エストロゲンがアルツハイマ−病に効く、との臨床試験の報告が世界で初めて出たのは、一九八六年。その後、欧米や国内からも報告が続き、最近の米国の疫学調査では、閉経後に一年以上エストロゲンをのんだ女性は、八十歳でもほとんどアルツハイマー病にならない、とのデ−タも出ている。

 しかし最初からこうだったわけではない。十月に横浜で開かれた国際閉経学会のシンポジウム「アルツハイマー病の新局面」で議長を務めた本庄英雄・京都府立医大教授(産婦人科)は八六年の報告を読み、アルツハイマー病の女性と同世代の病気でない女性のエストロゲンを測定した。その結果アルツハイマー病の女性の数値が低く、ホルモンの欠乏状態だった。

 高齢女性では大きな手術を受けた後に、軽度のぼけ症状が出ることがある。そこで「エストロゲンを効かせたい」と、胃の手術後の七十代の女性に、エストロゲンをのんでもらったところ、痴ほうを調べるテストの点数が上がった。

 一方アルツハイマー病の女性に、エストロゲンを若い女性とほぼ同量与えたところ、六週間で七人中六人の痴ほう症状に改善が見られた。高齢者向きに薬の量を半分にしても、同様にテストの成績は向上した。

 「息子の顔は分かるが、夫の顔は分からなかった女性が、エストロゲンをのんで三週間ほどで、夫の名前を呼んだり、化粧をして買い物に行く。
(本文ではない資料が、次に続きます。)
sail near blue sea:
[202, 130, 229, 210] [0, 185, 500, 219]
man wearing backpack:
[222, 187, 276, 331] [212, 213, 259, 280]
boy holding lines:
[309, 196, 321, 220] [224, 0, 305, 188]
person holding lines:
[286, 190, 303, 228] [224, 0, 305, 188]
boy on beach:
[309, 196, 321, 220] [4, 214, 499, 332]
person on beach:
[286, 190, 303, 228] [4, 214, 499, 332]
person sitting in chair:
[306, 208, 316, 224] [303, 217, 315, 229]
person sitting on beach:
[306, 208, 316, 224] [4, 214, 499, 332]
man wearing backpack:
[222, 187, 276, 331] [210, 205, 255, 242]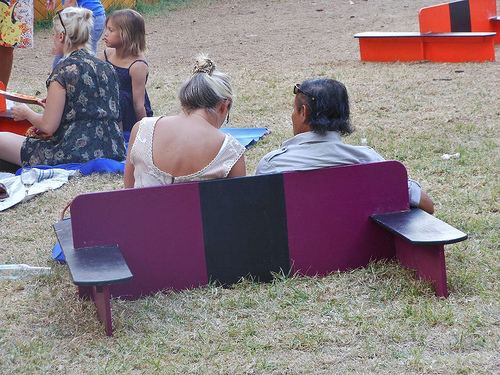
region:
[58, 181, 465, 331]
A seat is made of wood.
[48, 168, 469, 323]
The seat is black and purple.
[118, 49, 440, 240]
Two people are sitting side by side.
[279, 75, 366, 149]
The man has glasses on his head.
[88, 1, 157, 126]
The little girl is wearing a dress.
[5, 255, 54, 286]
A glass bottle is on the ground.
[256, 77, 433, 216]
sitting enjoying a picnic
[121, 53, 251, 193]
sitting enjoying a picnic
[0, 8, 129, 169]
sitting enjoying a picnic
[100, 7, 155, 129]
sitting enjoying a picnic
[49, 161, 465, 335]
odd looking ground sofa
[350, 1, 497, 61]
odd looking ground sofa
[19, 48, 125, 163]
floral shirt on older lady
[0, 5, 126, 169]
older lady is eating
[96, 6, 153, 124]
child with a blue tank on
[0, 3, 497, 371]
nearly dead yellow grass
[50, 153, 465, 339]
a very low bench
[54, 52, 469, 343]
a woman on a very low bench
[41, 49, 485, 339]
a man on a very low bench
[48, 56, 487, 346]
a couple on a very low bench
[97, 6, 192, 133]
a little girl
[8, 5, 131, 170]
a woman sitting down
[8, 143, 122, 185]
a blue blanket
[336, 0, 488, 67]
empty benches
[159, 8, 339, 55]
grass field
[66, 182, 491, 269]
purple and black bench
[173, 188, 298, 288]
black stripe on bench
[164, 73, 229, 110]
woman has blonde hair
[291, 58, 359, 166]
person has dark hair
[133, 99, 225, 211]
woman has white shirt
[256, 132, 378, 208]
person has blue shirt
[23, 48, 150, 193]
woman has green dress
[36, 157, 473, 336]
a very low bench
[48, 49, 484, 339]
a lady on a very low bench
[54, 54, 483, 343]
a man on a very low bench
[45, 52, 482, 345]
a couple on a very low bench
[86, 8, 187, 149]
a little girl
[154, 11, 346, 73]
a grassy field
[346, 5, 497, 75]
empty benches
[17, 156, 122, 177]
a blue blanket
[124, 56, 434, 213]
back of seated couple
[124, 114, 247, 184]
back of sleeveless top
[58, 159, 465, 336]
bench with no seat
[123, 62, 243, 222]
A person is sitting down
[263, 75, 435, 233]
A person is sitting down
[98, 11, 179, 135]
A person is sitting down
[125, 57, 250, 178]
woman sitting down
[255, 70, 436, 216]
man sitting down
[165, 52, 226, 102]
blonde hair of woman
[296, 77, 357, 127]
black hair of man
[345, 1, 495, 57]
red seat on the grass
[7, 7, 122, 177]
woman in blue sitting down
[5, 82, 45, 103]
pizza in womans hand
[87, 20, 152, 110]
little girl sitting down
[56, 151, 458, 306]
purple and black seat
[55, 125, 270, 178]
blue colored blanket on ground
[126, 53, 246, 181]
blonde woman sitting down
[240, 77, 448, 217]
man with dark hair sitting on grass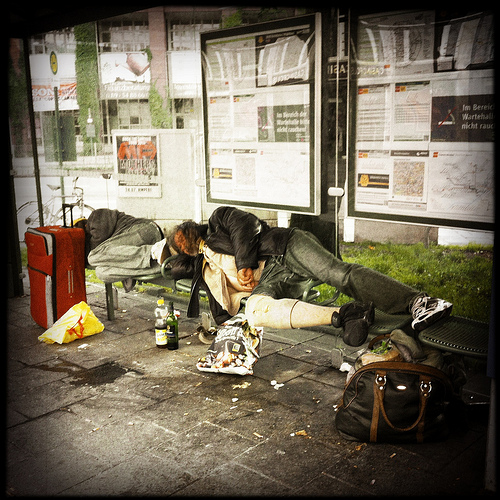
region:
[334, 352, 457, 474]
black bag on sidewalk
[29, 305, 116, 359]
yellow bag on sidewalk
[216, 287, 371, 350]
fake leg on man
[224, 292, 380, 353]
man with fake leg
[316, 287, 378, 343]
black shoe on man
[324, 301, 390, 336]
man with black shoe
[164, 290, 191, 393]
green bottle on sidewalk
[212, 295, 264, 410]
black bag by man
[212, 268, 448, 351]
man laying on bench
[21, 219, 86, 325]
red bag on sidewalk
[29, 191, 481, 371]
Two people sleeping at a busstop.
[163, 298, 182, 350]
A tall green bottle.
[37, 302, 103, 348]
A yellow plastic bag.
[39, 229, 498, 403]
A long silver bench.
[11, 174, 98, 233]
A bicycle.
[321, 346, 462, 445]
A black bag with brown handles.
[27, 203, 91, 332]
A black, red, and white suitcase.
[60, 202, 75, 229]
A black suitcase handle.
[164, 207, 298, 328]
A black coat.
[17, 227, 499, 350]
The green grass.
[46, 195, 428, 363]
two men sleeping on benches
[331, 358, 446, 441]
black bag with brown trim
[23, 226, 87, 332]
red suitcase with gray and black trim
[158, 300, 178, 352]
green bottle on ground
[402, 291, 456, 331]
white and black shoe of man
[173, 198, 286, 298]
black jacket of man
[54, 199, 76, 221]
black handle of red suitcase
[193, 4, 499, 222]
two posters framed on wall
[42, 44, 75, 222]
street sign outside of shelter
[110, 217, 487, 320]
bushes behind glass shelter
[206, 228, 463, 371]
man wearing black jeans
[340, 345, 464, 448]
black bag on the ground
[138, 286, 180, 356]
bottles on the ground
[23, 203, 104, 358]
Red luggage near the man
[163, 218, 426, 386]
man laying on a bench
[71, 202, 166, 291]
Man sleep on a bench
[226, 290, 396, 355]
man with a posterity leg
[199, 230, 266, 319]
man with a white shirt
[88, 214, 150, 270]
man wearing gray pants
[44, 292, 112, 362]
yellow bag on the ground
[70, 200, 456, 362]
two men sleeping on benches outdoors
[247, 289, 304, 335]
tan bandage on knee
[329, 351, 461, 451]
dark brown bag with brown handles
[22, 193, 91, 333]
red suitcase with black handles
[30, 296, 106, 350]
yellow bag on ground next to red suitcase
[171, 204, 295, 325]
black long sleeve leather jacket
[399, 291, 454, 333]
black and white sneaker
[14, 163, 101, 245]
bicycle parked on sidewalk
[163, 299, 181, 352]
bottled beverage on ground next to bench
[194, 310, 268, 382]
black and white bag of chips on sidewalk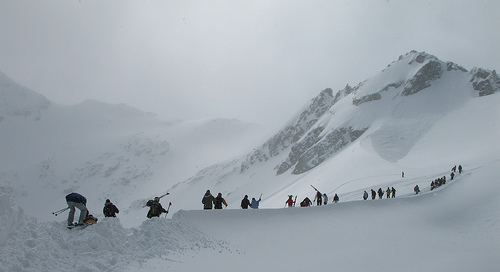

うつ状態だった女性がムードが明るくなり、問題行動も減るなど、家族にも喜ばれることが増えた」と本庄教授。

 「なぜ効くのか」の解明も進んでいる。

 獨協医大の大蔵健義教授によると、エストロゲンの投与で脳の血流は10〜20%増える。本庄教授のウサギの実験では、脳の中枢神経の情報を伝える物質、アセチルコリンの代謝が、エストロゲンによって活発になることが確かめられた。

 また中枢神経の働きを支援するグリア細胞は、培養液のエストロゲンの濃度を上げると、働きの強い細胞が増え、こうした働きが総合的に脳の機能を助けると考えられている。

 しかし問題もある。エストロゲンをのみ続けると、七〜八割に性器出血がみられ、子宮がん予防のため併用する黄体ホルモンで、気分がうつになる人もいる。「エストロゲンが効果を発揮するのはアルツハイマー病の初期から中等度まで。予防を含め賢く使ってはしい」と本庄教授は話している。  

(参考文献:平成11年12月17日 中日新聞・健康)

 

私の感想

 先ずは、過去のバックナンバーをどうぞ(断言できない作用機序有効無効)。

 今回の報告では、エストロゲンの作用機序は「エストロゲンの投与で脳の血流は10〜20%増える! & アセチルコリンの代謝が、エストロゲンによって活発になる!」ということのようですが、一方では「ApoEを介する」という意見もありました。

 有効か無効かも含めて、そして作用機序の面でもまだまだ結論が出たとは言い難いようですが、久しぶりのエストロゲンの話題でしたので紹介させていただきました。